Thomson Reuters reported U.S. District Judge Jed Rakoff challenged a fraud statute the United States government applied against Bank of America Corp. in litigation involving the sale of mortgages that negatively affected Freddie Mac and Fannie Mae. The fraud statute at issue was a law not used too often. The statute was applied against Bank of America Corp. in a lawsuit involving transactions stemming from Countrywide Financial Corp., which Bank of America Corp. bought.
The Manhattan, NY judge was not sure if the statute should be used. The United States Department of Justice’s desired to bring fraud cases against well known banks such as Bank of America Corp. under a law that went into play after the savings and loan crises of the 1980s.

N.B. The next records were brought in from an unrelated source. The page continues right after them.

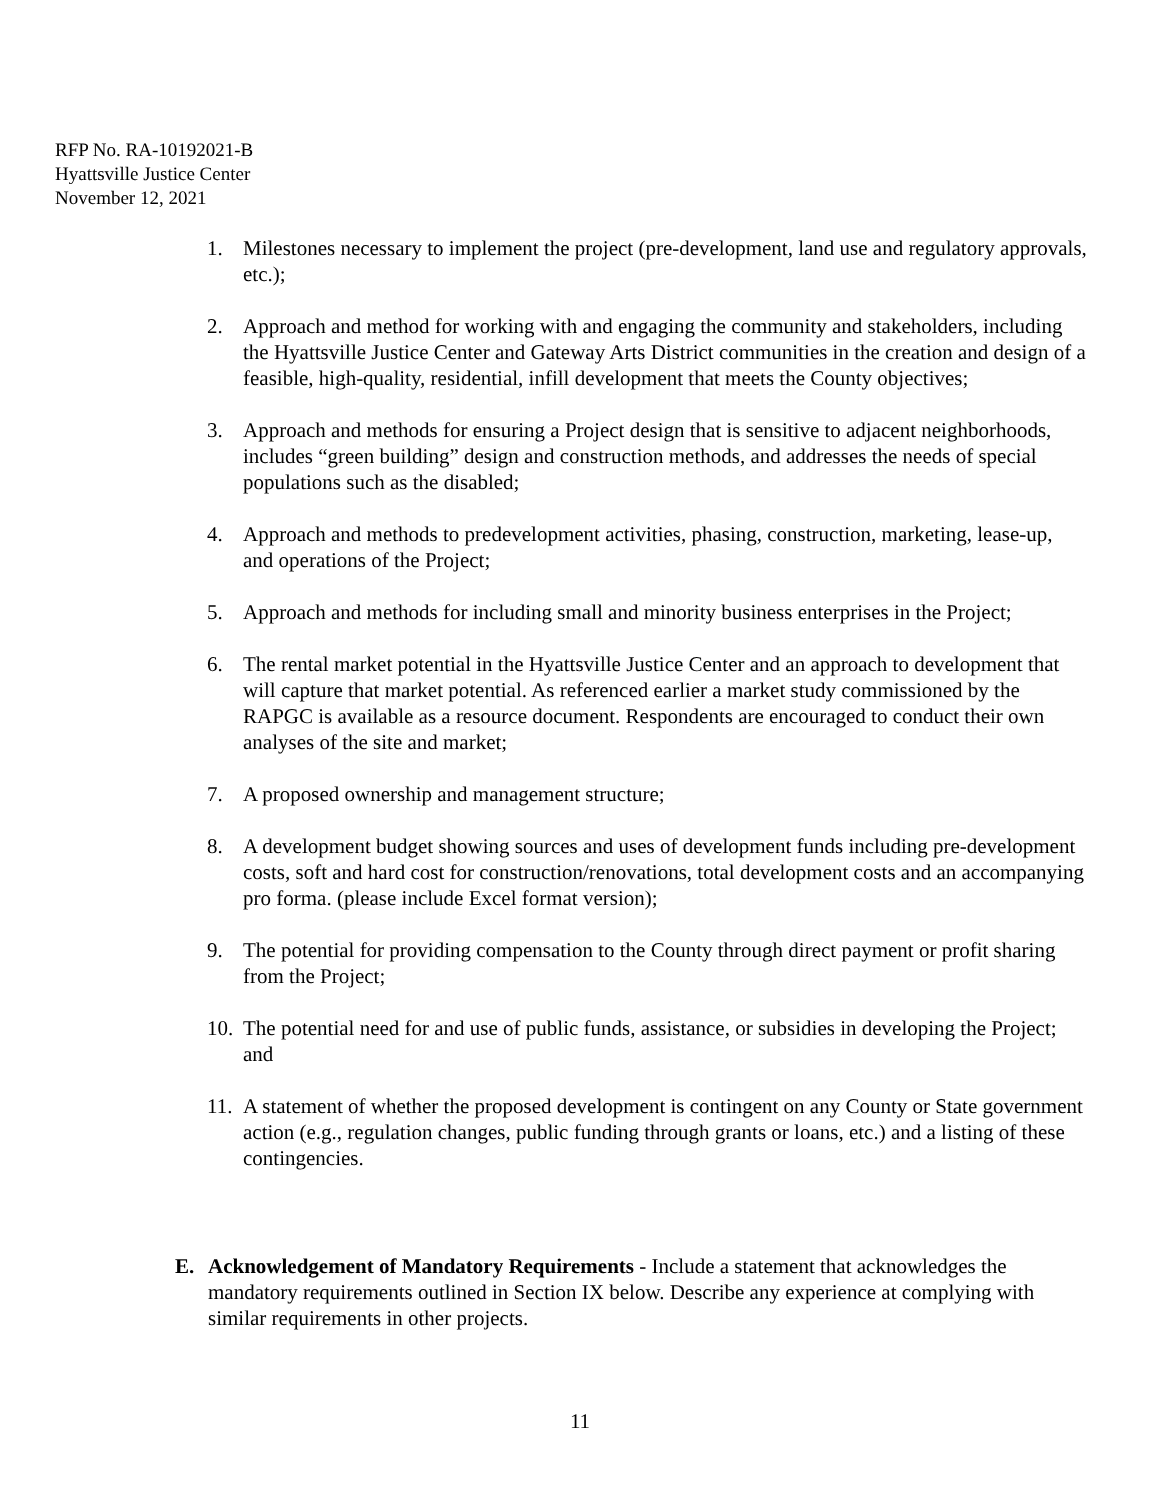RFP No. RA-10192021-B
Hyattsville Justice Center
November 12, 2021
1. Milestones necessary to implement the project (pre-development, land use and regulatory approvals, etc.);
2. Approach and method for working with and engaging the community and stakeholders, including the Hyattsville Justice Center and Gateway Arts District communities in the creation and design of a feasible, high-quality, residential, infill development that meets the County objectives;
3. Approach and methods for ensuring a Project design that is sensitive to adjacent neighborhoods, includes “green building” design and construction methods, and addresses the needs of special populations such as the disabled;
4. Approach and methods to predevelopment activities, phasing, construction, marketing, lease-up, and operations of the Project;
5. Approach and methods for including small and minority business enterprises in the Project;
6. The rental market potential in the Hyattsville Justice Center and an approach to development that will capture that market potential. As referenced earlier a market study commissioned by the RAPGC is available as a resource document. Respondents are encouraged to conduct their own analyses of the site and market;
7. A proposed ownership and management structure;
8. A development budget showing sources and uses of development funds including pre-development costs, soft and hard cost for construction/renovations, total development costs and an accompanying pro forma. (please include Excel format version);
9. The potential for providing compensation to the County through direct payment or profit sharing from the Project;
10. The potential need for and use of public funds, assistance, or subsidies in developing the Project; and
11. A statement of whether the proposed development is contingent on any County or State government action (e.g., regulation changes, public funding through grants or loans, etc.) and a listing of these contingencies.
E. Acknowledgement of Mandatory Requirements - Include a statement that acknowledges the mandatory requirements outlined in Section IX below. Describe any experience at complying with similar requirements in other projects.
11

Judge Rakoff did not rule on the request to use the law. He said he would issue a decision by May 13 of this year about whether to dismiss the lawsuit. For those involved in the lawsuit, they may feel comforted that the case is a civil dispute, rather than a crime. In a civil case, the most a party may lose is money, and usually such matters get settled outside of trial because the solutions to such problems are usually up to the parties themselves. The case alleges Bank of America is cause of more than $1 billion in losses incurred by Freddie Mac and Fannie Mae.

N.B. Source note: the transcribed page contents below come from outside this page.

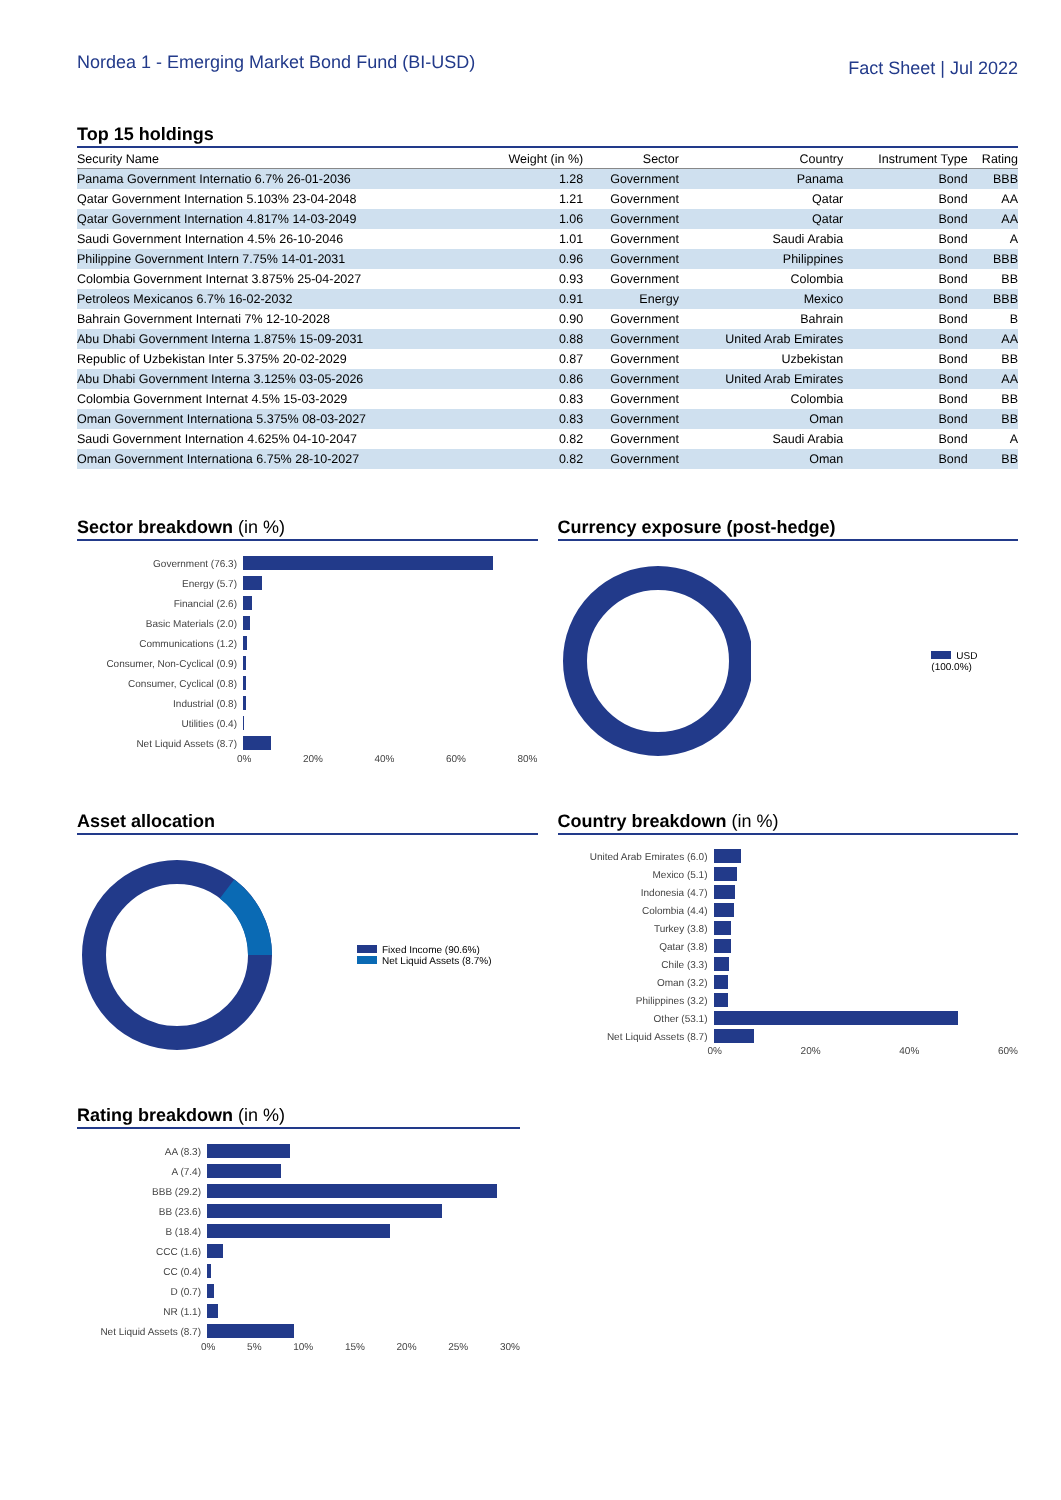Nordea 1 - Emerging Market Bond Fund (BI-USD)
Fact Sheet | Jul 2022
Top 15 holdings
| Security Name | Weight (in %) | Sector | Country | Instrument Type | Rating |
| --- | --- | --- | --- | --- | --- |
| Panama Government Internatio 6.7% 26-01-2036 | 1.28 | Government | Panama | Bond | BBB |
| Qatar Government Internation 5.103% 23-04-2048 | 1.21 | Government | Qatar | Bond | AA |
| Qatar Government Internation 4.817% 14-03-2049 | 1.06 | Government | Qatar | Bond | AA |
| Saudi Government Internation 4.5% 26-10-2046 | 1.01 | Government | Saudi Arabia | Bond | A |
| Philippine Government Intern 7.75% 14-01-2031 | 0.96 | Government | Philippines | Bond | BBB |
| Colombia Government Internat 3.875% 25-04-2027 | 0.93 | Government | Colombia | Bond | BB |
| Petroleos Mexicanos 6.7% 16-02-2032 | 0.91 | Energy | Mexico | Bond | BBB |
| Bahrain Government Internati 7% 12-10-2028 | 0.90 | Government | Bahrain | Bond | B |
| Abu Dhabi Government Interna 1.875% 15-09-2031 | 0.88 | Government | United Arab Emirates | Bond | AA |
| Republic of Uzbekistan Inter 5.375% 20-02-2029 | 0.87 | Government | Uzbekistan | Bond | BB |
| Abu Dhabi Government Interna 3.125% 03-05-2026 | 0.86 | Government | United Arab Emirates | Bond | AA |
| Colombia Government Internat 4.5% 15-03-2029 | 0.83 | Government | Colombia | Bond | BB |
| Oman Government Internationa 5.375% 08-03-2027 | 0.83 | Government | Oman | Bond | BB |
| Saudi Government Internation 4.625% 04-10-2047 | 0.82 | Government | Saudi Arabia | Bond | A |
| Oman Government Internationa 6.75% 28-10-2027 | 0.82 | Government | Oman | Bond | BB |
Sector breakdown (in %)
Government (76.3)
Energy (5.7)
Financial (2.6)
Basic Materials (2.0)
Communications (1.2)
Consumer, Non-Cyclical (0.9)
Consumer, Cyclical (0.8)
Industrial (0.8)
Utilities (0.4)
Net Liquid Assets (8.7)
0% 20% 40% 60% 80%
Currency exposure (post-hedge)
USD (100.0%)
Asset allocation
Fixed Income (90.6%)
Net Liquid Assets (8.7%)
Country breakdown (in %)
United Arab Emirates (6.0)
Mexico (5.1)
Indonesia (4.7)
Colombia (4.4)
Turkey (3.8)
Qatar (3.8)
Chile (3.3)
Oman (3.2)
Philippines (3.2)
Other (53.1)
Net Liquid Assets (8.7)
0% 20% 40% 60%
Rating breakdown (in %)
AA (8.3)
A (7.4)
BBB (29.2)
BB (23.6)
B (18.4)
CCC (1.6)
CC (0.4)
D (0.7)
NR (1.1)
Net Liquid Assets (8.7)
0% 5% 10% 15% 20% 25% 30%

Bank of America Corp. acquired Countrywide in 2008. In the financial dispute, the federal government seized Fannie Mae and Freddie Mac in 2008. They placed them into a conservatorship. The lawsuit was filed in October 2012. The case claims Bank of America Corp. defrauded Fannie Mae and Freddie Mac through a program begun at Countrywide Financial Corp. In litigation there may be allegations of fraud when one party is missing information the other party does not have. Sometimes these concerns get flushed out in discovery, and the parties find out that each side has participated in some wrongdoing.
According to Thomson Reuters, “Hustle” was a program meant to hurry up mortgage processing. “Hustle” reduced fraud detections. The result was loans that had problems. The problems exceeded what the industry standard allowed, said the Justice Department.
The case may not have been something that could have been avoided. Sometimes when people intend to sue there is no stopping them. The defendant just has to accept the case and defend it vigorously. The case is based on the Financial Institutional Reform, Recovery and Enforcement Act of 1989 (FIRREA). According to Thomson Reuters, FIRREA lets the government to go after civil penalties against anyone who commits a fraud “affecting a federally insured financial institution.” The fraud law has a burden of proof that is not high. The statute provides subpoena power and a statute of limitations of 10-years.
There are three banks involved in similar lawsuits. Besides Bank of America Corp., Bank of New York Mellon Corp and Wells Fargo & Co. are in cases against the government. The banks argue the fraud law cannot apply, but this may not be a sure argument. The judge in this case will soon let each side know if the law applies or not.